Quality inspection process
Related Products
Identification
Protein Description
Glutathione peroxidase 4 (GPX4) is a crucial antioxidant enzyme that plays a significant role in protecting cells from oxidative damage by reducing lipid hydroperoxides to their corresponding alcohols. It is unique among the family of glutathione peroxidases due to its specific ability to reduce lipid peroxides, which are a key contributor to ferroptosis, a form of programmed cell death associated with iron-dependent lipid peroxidation. The study of GPX4 has gained prominence due to its implications in various pathological conditions, including cancer, neurodegenerative diseases, and cardiovascular disorders.
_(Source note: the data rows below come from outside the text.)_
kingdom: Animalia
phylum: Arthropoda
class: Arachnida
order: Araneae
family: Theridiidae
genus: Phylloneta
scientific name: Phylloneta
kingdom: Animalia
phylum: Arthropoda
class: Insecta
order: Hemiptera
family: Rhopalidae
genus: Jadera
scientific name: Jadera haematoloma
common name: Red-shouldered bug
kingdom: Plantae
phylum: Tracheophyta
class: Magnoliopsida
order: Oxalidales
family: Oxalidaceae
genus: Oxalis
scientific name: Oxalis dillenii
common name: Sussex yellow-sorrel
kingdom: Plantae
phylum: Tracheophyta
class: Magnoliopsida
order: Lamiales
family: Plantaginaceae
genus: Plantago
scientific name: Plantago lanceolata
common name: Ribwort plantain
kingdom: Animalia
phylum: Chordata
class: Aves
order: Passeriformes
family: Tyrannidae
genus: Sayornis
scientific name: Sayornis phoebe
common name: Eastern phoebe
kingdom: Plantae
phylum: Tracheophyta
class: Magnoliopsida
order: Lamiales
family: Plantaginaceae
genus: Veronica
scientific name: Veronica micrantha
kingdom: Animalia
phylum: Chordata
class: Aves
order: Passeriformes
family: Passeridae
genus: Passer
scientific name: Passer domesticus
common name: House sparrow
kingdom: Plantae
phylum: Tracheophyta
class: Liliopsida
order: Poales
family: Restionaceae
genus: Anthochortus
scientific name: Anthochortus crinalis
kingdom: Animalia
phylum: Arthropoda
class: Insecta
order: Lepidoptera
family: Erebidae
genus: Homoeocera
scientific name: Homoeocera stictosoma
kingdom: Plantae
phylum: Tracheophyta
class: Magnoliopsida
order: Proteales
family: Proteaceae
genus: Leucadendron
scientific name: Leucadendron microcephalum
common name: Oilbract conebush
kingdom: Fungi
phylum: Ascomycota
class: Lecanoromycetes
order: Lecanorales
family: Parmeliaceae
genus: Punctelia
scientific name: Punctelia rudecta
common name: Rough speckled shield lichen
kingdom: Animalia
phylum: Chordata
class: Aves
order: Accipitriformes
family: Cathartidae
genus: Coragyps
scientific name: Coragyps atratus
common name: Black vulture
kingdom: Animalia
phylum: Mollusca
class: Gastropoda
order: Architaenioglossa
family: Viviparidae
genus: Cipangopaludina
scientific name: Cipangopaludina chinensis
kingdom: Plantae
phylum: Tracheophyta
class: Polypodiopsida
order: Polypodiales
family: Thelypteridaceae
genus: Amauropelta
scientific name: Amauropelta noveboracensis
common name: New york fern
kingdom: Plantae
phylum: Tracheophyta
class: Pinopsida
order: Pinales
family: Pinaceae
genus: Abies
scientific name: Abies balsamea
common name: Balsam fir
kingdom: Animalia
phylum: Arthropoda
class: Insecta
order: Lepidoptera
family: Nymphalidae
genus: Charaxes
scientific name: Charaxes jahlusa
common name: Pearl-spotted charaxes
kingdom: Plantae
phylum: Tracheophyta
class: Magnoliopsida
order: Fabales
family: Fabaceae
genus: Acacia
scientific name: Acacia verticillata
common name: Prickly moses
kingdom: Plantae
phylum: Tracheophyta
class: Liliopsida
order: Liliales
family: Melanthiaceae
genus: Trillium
In cancer, GPX4 is often upregulated, contributing to the survival of tumor cells under oxidative stress, thereby presenting a potential target for therapeutic intervention. Research also highlights the relevance of GPX4 in the regulation of ferroptosis, suggesting that manipulating its expression or activity may provide new strategies for treating diseases characterized by dysregulated cell death. Furthermore, studying GPX4 offers insights into the interplay between oxidative stress and metabolism, shedding light on how cells adapt to both oxidative challenges and metabolic demands. Overall, GPX4 represents a promising research focus with the potential to elucidate mechanisms of disease progression and to develop novel therapeutic approaches.